In Beatty, a contractor on a public construction project brought an action against an engineering firm for professional negligence. The contractor incurred costly delays and complications in reliance on allegedly defective designs and negligent misrepresentations concerning project timeline projections. In this design-bid-build project, there was no contract between the engineer and the contractor, both of which contracted directly with the public entity. The complaint sounded in tort, supported by the theory that the engineer owed the contractor a duty based on an “intimate nexus.” The trial court granted the engineering firm’s motion to dismiss pursuant to the economic loss doctrine, and the Court of Special Appeals affirmed.
In a comprehensive analysis of the doctrine, the Court held that there “can be no negligence where there is no duty that is due; for negligence is the breach of some duty that one person owes to another….” Moreover, the general rule is that a party cannot recover against another in tort where the resulting harm is purely economic loss and the parties have no contract between them.
The Court noted that the Spearin doctrine permits the contractor to rely on the plans, and thereby have a cause of action against the public entity with which it contracted, but that absent a direct contract between the contractor and the engineer, no cause of action may be brought against the engineer. See United States v. Spearin, 248 U.S. 132, 136, 54 Ct.
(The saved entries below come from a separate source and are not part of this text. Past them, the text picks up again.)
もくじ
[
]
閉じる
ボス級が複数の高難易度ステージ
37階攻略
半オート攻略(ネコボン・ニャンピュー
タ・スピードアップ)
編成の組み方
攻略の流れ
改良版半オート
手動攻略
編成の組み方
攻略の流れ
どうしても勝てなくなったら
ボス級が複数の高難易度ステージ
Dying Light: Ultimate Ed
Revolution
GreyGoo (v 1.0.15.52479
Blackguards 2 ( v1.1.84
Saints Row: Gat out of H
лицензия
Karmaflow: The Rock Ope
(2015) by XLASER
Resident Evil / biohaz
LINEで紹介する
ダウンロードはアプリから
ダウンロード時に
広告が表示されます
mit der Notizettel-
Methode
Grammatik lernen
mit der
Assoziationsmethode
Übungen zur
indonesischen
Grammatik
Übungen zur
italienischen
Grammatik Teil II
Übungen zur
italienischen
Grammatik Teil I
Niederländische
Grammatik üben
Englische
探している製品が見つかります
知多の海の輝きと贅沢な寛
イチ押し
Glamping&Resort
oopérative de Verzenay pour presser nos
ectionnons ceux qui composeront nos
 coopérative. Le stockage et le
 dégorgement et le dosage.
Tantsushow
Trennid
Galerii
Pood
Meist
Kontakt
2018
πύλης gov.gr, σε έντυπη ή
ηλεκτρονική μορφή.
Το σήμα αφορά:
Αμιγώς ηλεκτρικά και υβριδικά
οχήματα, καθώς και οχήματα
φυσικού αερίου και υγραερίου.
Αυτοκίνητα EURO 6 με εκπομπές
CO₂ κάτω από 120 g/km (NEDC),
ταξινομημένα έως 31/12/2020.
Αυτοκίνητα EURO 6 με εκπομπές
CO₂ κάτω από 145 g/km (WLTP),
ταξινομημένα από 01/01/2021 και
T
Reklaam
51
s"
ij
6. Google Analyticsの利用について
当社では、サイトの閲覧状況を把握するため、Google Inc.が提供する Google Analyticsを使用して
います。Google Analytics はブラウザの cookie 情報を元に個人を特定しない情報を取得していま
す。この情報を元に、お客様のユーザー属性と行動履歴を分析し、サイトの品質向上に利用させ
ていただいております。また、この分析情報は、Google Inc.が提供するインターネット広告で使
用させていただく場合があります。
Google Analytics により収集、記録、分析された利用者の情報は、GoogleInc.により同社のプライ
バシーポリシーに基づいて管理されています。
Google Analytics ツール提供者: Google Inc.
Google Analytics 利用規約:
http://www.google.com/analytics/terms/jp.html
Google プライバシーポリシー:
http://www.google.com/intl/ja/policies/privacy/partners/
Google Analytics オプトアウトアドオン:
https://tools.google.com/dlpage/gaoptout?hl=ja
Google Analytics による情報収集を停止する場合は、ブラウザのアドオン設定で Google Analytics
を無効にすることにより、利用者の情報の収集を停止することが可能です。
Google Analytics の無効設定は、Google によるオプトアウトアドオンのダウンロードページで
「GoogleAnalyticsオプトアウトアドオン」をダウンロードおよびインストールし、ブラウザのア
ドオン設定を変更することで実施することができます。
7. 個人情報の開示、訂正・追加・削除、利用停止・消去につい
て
Cl. 187, 39 S.Ct. 59, 63 L.Ed. 166 (1918).
Although the Court recognized that states are divided on the doctrine’s application to professional design plans, it nevertheless held that the “recovery of purely economic, benefit-of-the-bargain-type damages has long been limited in the United States.” Thus, a “construction contractor’s ability to recover for economic losses against a design professional where there is no contractual privity is generally limited to situations involving death, personal injury, property damage, or the risk of death or serious personal injury.”